JOHN DUGDALE
JOHN DUGDALE (born 1960 in Connecticut) attended the School of the Visual Arts in New York City where he majored in photography and art history. In 1983 his photographic work was first presented in a solo exhibition at Vienna‘s Molotov Art Gallery. The show and the catalogue were curated by Christian Michelides, the founder of the gallery. Thereafter he started a successful decade long commercial career working for such clients as Bergdorf Goodman, Martha Stewart and Ralph Lauren.
In 1993, at the age of 33, Dugdale experienced nearly total blindness due to a stroke and CMV retinitis, an HIV-related illness. He became completely blind in his right eye and lost eighty percent visibility in his left eye. He lost his remaining vision in 2010. This tragic event ended his successful commercial career, but he decided to persist in photography and started to explore techniques from the 19th century for fine art photography, using friends and family as assistants. Since then Dugdale has worked with large format cameras, creating cyanotype prints, platinum prints – using the albumen process which became the dominant form of photographic positives from 1855 to the turn of the 20th century. His sensibility for bygone techniques emphasizes the poetics of his work and the transcendence of time and place, seemingly transporting the imagery to a different era. A quote of the nearly blind photographer: “The mind is the essence of your sight. It’s really the mind that sees.”

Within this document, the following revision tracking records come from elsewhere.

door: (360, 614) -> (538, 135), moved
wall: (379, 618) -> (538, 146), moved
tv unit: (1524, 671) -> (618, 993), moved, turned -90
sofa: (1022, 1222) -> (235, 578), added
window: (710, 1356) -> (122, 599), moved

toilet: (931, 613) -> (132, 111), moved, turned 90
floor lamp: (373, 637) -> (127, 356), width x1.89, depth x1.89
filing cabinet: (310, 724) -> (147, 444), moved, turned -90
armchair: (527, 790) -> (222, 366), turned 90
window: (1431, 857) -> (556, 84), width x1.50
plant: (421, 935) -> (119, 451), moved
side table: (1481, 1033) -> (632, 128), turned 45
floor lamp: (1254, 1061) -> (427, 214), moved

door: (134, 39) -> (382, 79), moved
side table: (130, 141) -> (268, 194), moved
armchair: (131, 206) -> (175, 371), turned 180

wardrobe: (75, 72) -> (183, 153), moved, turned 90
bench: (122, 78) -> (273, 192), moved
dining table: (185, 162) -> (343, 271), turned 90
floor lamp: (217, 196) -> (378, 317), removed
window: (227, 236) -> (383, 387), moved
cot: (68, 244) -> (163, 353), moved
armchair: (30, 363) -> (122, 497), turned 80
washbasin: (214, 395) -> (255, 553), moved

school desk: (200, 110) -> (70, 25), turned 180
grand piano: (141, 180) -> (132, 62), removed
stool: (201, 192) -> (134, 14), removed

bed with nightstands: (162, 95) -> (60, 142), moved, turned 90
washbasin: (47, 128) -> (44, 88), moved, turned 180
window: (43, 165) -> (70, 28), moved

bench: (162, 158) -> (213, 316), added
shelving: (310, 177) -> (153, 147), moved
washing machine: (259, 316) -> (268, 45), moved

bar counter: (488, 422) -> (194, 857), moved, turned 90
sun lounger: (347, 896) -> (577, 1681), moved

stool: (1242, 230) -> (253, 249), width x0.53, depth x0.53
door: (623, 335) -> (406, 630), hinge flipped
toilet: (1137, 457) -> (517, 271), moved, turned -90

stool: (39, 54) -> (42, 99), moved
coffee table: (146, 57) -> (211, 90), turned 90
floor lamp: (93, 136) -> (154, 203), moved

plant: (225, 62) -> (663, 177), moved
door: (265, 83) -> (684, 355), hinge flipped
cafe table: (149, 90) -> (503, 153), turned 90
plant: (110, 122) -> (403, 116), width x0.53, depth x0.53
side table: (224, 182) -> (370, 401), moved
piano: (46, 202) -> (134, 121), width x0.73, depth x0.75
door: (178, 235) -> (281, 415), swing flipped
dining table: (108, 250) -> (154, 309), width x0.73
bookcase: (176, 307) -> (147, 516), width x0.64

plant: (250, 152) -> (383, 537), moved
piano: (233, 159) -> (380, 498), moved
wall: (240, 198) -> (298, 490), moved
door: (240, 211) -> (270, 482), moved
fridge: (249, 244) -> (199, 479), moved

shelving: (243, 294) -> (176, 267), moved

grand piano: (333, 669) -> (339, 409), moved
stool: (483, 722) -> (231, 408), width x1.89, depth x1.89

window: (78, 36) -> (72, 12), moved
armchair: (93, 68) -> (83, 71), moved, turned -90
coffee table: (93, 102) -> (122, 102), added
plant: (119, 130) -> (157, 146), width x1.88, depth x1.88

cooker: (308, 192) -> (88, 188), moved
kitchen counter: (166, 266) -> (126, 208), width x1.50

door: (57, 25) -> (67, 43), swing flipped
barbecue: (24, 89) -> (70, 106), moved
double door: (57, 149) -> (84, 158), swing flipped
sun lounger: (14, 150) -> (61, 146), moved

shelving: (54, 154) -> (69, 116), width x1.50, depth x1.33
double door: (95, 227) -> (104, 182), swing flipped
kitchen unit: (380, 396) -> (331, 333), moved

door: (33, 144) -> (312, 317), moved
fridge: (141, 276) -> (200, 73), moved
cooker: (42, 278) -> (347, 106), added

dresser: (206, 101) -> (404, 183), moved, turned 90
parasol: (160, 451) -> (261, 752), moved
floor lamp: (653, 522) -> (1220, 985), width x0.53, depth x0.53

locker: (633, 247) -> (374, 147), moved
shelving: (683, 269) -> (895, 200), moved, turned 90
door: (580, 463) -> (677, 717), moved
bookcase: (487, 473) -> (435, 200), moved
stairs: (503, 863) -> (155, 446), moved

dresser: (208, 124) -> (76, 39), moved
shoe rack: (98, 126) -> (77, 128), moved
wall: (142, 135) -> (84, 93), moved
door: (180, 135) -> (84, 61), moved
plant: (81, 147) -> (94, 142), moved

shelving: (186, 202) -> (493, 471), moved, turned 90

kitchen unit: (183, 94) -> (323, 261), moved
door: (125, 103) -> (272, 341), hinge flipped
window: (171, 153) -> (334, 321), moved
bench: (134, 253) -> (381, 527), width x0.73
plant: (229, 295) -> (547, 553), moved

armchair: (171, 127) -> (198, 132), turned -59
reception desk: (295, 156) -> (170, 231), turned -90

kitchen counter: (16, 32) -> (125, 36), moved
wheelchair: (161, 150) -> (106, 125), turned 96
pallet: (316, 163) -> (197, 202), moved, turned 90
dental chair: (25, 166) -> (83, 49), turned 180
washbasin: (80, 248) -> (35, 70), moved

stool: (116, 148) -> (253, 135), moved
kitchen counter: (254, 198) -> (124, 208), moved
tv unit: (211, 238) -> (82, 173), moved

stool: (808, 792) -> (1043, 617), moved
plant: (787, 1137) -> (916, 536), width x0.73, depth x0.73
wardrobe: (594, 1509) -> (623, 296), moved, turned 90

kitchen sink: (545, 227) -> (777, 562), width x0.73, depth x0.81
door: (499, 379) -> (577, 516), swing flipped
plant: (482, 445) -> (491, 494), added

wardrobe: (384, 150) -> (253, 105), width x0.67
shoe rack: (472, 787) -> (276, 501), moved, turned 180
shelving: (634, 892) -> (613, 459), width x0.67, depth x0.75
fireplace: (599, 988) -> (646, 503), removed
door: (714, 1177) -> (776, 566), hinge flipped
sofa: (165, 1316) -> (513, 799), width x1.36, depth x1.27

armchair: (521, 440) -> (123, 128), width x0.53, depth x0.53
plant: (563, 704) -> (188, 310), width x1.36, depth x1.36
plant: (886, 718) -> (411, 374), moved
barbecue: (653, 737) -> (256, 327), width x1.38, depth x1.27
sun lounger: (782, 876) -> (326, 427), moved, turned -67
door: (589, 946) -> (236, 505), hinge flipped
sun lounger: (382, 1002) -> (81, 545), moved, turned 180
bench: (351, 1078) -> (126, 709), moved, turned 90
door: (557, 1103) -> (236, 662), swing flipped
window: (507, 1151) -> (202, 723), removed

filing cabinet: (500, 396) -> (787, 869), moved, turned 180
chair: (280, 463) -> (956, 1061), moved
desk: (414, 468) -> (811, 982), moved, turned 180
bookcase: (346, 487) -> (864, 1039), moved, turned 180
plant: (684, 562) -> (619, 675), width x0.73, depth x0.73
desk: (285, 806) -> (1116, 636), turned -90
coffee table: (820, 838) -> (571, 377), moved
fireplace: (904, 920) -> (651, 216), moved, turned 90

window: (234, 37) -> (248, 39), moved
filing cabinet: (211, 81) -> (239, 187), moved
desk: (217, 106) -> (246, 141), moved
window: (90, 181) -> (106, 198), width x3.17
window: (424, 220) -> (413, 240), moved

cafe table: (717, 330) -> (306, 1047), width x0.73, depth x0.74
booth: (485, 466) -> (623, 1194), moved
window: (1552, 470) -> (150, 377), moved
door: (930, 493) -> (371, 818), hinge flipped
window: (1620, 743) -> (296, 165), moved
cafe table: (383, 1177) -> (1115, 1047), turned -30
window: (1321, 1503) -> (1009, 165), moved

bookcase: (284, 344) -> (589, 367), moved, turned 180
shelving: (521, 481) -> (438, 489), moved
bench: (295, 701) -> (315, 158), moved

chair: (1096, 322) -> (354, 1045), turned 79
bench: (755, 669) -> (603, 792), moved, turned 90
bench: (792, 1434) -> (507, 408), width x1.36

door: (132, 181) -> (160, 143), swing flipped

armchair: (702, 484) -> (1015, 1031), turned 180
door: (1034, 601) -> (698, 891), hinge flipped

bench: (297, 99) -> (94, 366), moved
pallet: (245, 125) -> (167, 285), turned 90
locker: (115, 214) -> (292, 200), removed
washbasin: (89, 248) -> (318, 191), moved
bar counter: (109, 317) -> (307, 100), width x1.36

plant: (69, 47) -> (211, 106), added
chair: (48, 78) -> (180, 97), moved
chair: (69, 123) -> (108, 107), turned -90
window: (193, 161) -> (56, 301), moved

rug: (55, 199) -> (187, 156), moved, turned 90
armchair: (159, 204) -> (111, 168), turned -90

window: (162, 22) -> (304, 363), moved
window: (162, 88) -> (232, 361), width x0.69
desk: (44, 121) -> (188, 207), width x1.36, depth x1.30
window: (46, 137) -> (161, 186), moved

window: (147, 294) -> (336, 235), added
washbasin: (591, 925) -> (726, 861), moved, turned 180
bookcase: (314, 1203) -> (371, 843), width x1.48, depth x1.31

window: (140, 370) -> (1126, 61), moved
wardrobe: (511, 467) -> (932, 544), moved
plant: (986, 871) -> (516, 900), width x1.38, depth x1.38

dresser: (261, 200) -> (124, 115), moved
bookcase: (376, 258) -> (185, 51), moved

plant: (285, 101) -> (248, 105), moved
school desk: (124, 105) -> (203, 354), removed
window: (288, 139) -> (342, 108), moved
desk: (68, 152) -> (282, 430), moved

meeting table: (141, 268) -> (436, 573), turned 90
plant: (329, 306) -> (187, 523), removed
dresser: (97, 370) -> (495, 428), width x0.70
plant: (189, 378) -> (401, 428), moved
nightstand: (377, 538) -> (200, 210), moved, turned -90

Dugdale has exhibited in over 25 solo shows in galleries all over the world. His work has been seen in group shows at the Miami Art Museum, at the High Museum of Art in Atlanta and at the Aldrich Contemporary Art Museum in Ridgefield; his photographs are included in the collections of the Metropolitan Museum of Art and The Whitney Museum in New York as well as in the Museum of Fine Arts, Houston. The artist has been inducted into the Royal Photographic Society in Bath and he spoke on BBC, NPR, at universities and other public and private events where he continues to discuss 19th century photographic processes as well as his own aesthetic point of view – answering questions pertaining to what it means “to see.”